The reason for the high insulin level in iliac vein blood is unclear; it may be that insulin circulation did not have time to stabilize, as the insulin level was higher in the right heart blood than in the left heart blood. The subject likely died relatively quickly after injection. The high insulin level in the iliac vein blood was probably because of dispersion caused by subcutaneous injection of insulin into the abdominal wall. The higher insulin level in the pericardial fluid than in the myocardial tissue was probably because a specific insulin level was maintained in the venous system rather than due to insulin acting on the heart in the early stage, given the high insulin level in iliac vein blood compared to right heart blood. In the liver (31) and brain (32,33), where insulin action is notable, the insulin level was low in the case subject, showing no notable difference from control cases. The high insulin level in the CSF was probably due to influx from the venous system in the choroid plexus (34). In the vitreous humor, in which diabetes-related factors such as glucose were relatively stable, the insulin level was high (35,36). However, why the glucose and insulin levels were stable in the vitreous humor and the stage they represent are unclear.

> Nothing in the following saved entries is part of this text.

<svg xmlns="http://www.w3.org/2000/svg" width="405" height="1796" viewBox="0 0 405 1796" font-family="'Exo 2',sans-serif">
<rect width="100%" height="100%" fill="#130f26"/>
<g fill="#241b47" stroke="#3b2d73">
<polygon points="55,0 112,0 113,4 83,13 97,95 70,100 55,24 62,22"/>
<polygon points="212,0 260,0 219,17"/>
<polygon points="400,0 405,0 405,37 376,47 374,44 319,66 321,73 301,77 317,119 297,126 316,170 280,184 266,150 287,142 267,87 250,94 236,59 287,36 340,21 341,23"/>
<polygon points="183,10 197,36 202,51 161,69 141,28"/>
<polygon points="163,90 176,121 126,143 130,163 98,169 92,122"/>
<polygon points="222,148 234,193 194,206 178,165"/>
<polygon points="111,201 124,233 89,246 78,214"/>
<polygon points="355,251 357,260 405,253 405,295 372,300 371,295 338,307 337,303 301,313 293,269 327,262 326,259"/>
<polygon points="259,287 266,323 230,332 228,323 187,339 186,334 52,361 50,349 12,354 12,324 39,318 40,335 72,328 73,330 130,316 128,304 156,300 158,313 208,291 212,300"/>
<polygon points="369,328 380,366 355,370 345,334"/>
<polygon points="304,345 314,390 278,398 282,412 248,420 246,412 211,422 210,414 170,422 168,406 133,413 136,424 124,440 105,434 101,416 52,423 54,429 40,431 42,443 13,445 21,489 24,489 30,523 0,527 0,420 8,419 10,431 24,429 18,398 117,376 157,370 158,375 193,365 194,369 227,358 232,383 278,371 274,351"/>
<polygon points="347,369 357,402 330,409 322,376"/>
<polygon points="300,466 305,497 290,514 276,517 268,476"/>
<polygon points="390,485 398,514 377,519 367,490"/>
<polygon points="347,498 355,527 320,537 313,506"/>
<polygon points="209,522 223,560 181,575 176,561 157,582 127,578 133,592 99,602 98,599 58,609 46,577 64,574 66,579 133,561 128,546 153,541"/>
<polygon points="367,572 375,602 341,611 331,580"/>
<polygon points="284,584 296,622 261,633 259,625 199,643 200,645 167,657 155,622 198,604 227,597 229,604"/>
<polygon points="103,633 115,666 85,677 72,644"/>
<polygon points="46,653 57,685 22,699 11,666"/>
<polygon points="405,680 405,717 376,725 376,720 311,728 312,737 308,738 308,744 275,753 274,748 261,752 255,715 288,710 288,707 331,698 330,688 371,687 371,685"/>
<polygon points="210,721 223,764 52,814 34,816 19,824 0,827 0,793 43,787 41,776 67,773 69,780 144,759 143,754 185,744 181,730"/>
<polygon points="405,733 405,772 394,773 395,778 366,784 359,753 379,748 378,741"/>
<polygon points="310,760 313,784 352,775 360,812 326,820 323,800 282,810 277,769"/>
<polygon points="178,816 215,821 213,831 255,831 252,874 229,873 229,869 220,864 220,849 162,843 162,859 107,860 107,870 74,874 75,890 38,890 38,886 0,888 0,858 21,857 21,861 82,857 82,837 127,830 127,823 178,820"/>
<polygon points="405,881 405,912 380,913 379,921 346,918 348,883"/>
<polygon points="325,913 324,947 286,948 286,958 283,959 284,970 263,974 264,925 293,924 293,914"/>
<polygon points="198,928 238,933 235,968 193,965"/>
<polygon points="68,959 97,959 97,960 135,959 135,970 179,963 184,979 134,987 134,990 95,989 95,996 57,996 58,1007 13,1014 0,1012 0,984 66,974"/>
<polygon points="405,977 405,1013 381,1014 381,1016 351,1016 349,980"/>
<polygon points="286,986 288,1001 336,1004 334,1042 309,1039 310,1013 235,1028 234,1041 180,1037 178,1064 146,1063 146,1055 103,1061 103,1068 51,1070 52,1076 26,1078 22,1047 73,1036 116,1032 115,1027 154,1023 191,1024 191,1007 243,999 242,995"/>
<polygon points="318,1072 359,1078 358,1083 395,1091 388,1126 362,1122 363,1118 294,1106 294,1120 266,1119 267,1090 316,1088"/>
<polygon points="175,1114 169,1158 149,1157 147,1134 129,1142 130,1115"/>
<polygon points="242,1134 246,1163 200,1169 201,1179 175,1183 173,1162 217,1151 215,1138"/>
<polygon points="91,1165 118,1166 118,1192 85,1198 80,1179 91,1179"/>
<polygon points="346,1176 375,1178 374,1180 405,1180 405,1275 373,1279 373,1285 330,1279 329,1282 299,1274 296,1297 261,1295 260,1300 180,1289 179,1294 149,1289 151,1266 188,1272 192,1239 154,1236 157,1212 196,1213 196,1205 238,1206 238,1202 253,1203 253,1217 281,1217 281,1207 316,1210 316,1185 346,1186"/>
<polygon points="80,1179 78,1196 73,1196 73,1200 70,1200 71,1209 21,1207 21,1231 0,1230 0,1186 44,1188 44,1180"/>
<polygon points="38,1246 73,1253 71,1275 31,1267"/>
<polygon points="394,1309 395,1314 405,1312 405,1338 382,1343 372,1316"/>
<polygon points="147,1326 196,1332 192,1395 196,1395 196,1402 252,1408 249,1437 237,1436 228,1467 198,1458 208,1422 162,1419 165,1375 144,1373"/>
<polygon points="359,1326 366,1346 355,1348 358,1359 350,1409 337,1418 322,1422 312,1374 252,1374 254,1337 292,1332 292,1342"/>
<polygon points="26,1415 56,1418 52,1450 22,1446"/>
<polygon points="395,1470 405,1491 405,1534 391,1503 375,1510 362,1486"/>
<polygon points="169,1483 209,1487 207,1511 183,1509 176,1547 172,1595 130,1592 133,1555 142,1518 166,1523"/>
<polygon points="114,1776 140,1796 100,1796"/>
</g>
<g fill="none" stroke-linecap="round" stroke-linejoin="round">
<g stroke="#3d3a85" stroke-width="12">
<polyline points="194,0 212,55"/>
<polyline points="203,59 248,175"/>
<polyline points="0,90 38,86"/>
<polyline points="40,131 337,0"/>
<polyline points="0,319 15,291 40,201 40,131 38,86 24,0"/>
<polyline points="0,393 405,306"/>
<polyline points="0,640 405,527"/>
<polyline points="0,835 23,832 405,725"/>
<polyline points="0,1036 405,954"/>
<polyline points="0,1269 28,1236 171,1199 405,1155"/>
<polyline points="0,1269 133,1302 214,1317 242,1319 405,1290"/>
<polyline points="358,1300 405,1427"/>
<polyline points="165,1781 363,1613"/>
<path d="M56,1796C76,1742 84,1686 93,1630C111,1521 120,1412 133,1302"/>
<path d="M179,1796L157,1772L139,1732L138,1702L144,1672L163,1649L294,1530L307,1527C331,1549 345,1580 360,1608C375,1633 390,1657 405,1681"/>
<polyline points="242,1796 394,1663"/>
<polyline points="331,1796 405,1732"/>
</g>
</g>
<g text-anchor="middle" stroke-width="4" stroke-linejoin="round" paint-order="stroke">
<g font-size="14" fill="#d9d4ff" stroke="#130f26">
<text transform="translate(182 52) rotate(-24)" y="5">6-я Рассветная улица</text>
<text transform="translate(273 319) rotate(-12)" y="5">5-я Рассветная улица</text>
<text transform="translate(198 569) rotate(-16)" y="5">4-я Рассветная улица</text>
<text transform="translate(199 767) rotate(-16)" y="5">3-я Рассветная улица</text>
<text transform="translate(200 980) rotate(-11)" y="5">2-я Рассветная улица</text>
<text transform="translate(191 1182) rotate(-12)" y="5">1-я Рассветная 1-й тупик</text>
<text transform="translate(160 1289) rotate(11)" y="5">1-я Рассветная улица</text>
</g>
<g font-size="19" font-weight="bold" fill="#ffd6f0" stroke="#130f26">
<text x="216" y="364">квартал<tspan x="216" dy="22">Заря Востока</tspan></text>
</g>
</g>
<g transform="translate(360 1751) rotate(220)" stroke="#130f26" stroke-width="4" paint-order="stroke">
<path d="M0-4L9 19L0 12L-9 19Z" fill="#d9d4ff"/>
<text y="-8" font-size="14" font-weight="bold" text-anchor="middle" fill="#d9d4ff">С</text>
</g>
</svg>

The plasma half-life of insulin is short, generally 4-5 min (11,37). However, in the case subject, there were extremely high insulin levels in the abdominal subcutaneous fatty tissue, pancreas, heart blood, and iliac vein blood. Insulin injected into fatty tissue is believed to have a decreased rate of metabolism, and the measurement of the tissue insulin level is believed to be useful, even if the blood insulin level is low. These results indicated that the case subject died either shortly after injecting insulin or after long-term continuous insulin administration. Generally, insulin is metabolized by the kidneys; therefore, high insulin levels in the kidneys and urine may be expected in acute psychotropic drug intoxication cases. However, the insulin levels in the pancreas, kidneys, and urine of the case subject indicated that he died shortly after injection of a massive dose of insulin rather than following continuous insulin administration.

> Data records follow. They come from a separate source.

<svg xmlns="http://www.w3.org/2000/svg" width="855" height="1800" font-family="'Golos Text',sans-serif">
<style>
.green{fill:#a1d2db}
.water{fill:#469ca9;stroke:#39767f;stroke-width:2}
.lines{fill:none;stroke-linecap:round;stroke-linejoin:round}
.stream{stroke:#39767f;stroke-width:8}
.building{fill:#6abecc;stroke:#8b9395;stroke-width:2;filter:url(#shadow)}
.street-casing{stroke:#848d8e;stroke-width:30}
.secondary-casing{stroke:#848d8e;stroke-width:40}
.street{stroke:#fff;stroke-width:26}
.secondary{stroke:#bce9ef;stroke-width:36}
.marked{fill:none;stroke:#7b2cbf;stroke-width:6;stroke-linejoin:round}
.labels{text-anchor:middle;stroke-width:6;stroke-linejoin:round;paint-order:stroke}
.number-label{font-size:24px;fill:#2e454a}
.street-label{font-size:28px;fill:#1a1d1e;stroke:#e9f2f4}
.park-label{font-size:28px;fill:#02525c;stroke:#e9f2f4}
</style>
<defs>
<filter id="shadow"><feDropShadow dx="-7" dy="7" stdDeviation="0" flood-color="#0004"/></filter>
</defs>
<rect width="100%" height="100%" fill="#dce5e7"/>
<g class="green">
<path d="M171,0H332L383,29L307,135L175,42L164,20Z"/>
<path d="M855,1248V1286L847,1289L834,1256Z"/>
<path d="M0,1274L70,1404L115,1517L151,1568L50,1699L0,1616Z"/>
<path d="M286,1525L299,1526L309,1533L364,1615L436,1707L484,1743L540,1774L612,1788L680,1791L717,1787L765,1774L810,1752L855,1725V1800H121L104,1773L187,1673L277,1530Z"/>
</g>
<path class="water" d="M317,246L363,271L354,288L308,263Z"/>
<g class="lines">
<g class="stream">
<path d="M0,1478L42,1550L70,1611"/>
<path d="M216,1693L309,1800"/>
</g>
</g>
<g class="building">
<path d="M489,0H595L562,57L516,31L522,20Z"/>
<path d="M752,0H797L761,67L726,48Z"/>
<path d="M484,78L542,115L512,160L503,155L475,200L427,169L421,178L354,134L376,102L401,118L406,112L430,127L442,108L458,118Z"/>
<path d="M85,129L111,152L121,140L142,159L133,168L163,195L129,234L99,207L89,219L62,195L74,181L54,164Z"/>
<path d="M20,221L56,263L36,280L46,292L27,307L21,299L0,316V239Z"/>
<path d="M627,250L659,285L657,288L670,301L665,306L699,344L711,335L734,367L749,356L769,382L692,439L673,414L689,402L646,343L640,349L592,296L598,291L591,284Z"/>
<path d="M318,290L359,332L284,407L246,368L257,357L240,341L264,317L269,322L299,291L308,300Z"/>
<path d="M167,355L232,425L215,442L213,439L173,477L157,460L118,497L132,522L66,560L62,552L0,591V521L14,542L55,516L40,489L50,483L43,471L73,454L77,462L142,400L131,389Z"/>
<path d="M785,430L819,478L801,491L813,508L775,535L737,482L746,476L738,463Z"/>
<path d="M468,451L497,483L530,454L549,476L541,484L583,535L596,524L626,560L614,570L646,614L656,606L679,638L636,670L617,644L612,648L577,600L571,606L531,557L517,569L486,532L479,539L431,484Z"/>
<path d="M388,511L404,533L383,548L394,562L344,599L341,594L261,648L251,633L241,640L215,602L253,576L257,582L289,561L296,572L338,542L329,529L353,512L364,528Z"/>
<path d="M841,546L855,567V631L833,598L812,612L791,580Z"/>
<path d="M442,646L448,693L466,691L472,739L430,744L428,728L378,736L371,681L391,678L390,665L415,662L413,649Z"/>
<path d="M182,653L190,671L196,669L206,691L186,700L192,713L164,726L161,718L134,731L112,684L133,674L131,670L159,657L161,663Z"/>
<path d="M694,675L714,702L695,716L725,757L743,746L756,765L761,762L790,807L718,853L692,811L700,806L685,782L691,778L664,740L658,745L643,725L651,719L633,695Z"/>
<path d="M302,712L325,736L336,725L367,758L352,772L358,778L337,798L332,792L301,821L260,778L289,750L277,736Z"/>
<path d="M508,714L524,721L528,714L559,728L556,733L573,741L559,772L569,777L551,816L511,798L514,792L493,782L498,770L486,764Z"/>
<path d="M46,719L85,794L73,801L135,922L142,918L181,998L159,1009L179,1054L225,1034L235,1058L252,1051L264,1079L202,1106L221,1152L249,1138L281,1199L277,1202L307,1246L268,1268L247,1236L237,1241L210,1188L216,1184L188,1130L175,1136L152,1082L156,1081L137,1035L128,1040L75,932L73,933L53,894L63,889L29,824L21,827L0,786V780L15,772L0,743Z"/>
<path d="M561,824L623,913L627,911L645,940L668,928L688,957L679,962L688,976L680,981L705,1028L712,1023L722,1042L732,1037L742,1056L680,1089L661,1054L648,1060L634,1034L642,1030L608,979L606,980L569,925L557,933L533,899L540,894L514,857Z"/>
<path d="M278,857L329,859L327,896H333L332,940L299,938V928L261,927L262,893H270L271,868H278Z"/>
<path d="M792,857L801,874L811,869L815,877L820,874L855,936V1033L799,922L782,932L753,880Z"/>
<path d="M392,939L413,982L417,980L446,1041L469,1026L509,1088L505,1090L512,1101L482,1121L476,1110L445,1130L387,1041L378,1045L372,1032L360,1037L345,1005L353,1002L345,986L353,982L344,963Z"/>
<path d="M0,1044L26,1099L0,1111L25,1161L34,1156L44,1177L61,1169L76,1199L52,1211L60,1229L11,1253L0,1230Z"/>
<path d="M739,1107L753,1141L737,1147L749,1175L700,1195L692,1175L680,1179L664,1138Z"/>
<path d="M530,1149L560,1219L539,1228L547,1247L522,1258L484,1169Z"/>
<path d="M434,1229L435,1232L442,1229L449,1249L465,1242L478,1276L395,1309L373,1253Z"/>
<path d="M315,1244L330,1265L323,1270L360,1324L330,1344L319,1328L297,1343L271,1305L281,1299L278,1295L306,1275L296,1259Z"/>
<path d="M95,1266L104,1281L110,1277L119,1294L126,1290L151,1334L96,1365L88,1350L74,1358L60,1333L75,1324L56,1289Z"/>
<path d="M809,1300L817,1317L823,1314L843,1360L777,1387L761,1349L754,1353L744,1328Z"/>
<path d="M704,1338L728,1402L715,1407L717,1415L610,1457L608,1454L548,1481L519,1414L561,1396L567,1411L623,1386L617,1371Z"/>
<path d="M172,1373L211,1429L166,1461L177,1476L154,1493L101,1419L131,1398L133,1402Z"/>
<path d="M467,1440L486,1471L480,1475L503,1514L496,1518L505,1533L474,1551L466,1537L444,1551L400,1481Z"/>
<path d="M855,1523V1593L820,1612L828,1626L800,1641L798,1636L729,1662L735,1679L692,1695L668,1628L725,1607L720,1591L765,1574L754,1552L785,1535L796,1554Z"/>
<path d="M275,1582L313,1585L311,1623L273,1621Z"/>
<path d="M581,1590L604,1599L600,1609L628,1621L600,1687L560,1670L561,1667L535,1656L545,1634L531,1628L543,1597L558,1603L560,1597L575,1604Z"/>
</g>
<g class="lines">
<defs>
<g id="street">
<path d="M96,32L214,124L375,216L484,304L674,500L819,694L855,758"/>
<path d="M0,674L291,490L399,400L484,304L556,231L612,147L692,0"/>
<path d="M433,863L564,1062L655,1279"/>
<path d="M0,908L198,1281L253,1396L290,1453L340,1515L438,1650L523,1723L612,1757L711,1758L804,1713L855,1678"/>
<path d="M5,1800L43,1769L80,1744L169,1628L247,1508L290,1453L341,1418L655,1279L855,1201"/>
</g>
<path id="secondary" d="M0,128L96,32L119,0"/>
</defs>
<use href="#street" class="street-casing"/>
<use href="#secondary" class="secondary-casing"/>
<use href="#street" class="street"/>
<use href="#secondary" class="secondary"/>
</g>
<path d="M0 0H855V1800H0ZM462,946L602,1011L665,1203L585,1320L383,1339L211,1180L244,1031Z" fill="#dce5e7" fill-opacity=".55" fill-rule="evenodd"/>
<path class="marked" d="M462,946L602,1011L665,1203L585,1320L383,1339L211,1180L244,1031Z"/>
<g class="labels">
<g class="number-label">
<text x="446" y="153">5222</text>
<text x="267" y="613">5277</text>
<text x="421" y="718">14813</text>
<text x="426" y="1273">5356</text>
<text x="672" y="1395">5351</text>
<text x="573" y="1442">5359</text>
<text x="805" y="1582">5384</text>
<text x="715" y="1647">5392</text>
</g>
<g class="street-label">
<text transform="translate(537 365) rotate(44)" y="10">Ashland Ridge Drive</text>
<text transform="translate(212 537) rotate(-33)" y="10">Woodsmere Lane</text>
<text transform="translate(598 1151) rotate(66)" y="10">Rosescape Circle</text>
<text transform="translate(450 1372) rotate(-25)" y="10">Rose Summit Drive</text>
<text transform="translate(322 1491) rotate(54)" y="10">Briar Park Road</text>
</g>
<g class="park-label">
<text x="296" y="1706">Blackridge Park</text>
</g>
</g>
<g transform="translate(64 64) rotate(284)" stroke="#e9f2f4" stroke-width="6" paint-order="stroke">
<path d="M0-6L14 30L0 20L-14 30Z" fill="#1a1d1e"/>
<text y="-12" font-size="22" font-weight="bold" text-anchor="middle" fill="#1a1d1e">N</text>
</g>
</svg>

The present case had findings of rigor mortis within about 9 hours after the insulin injection. Novorin 30R is a mixed preparation of fast-acting insulin and middle model insulin. The action of Novorin 30R takes approximately 30 minutes to develop. In addition, the duration of action is 2-8 hours. However, it is difficult to accurately estimate the postmortem period based only on the posthumous findings, as the findings of cadaveric rigidity can change due to various factors, such as the outside and internal temperature. Thus, there was no clear contradiction between the post-injection elapsed time and timing of rigor mortis in the present case.

Immunostaining for insulin in each type of tissue was related to the interstitial insulin levels, and there were positive findings in each tissue. Particularly in the exocrine pancreas, immunostaining was positive for insulin, suggesting insulin in the pancreas.

Hypoglycemia due to insulin administration has no specific findings. Cases in which hypoglycemia is suspected according to the medical history or autopsy findings require biochemical and toxicological examinations. When insulin administration in fatty tissue is suspected, high insulin levels can be expected at the insulin injection site rather than in the blood.

Conclusion

Measuring insulin levels in tissues can aid in the diagnosis of insulin-induced hypoglycemia. In addition, measuring insulin levels in the body fluids and tissues can aid in determining the pathophysiology of insulin injection cases. When insulin administration in fatty tissue is suspected, particularly high insulin levels can be expected at the insulin injection site rather than in the blood.

The authors state that they have no Conflict of Interest (COI).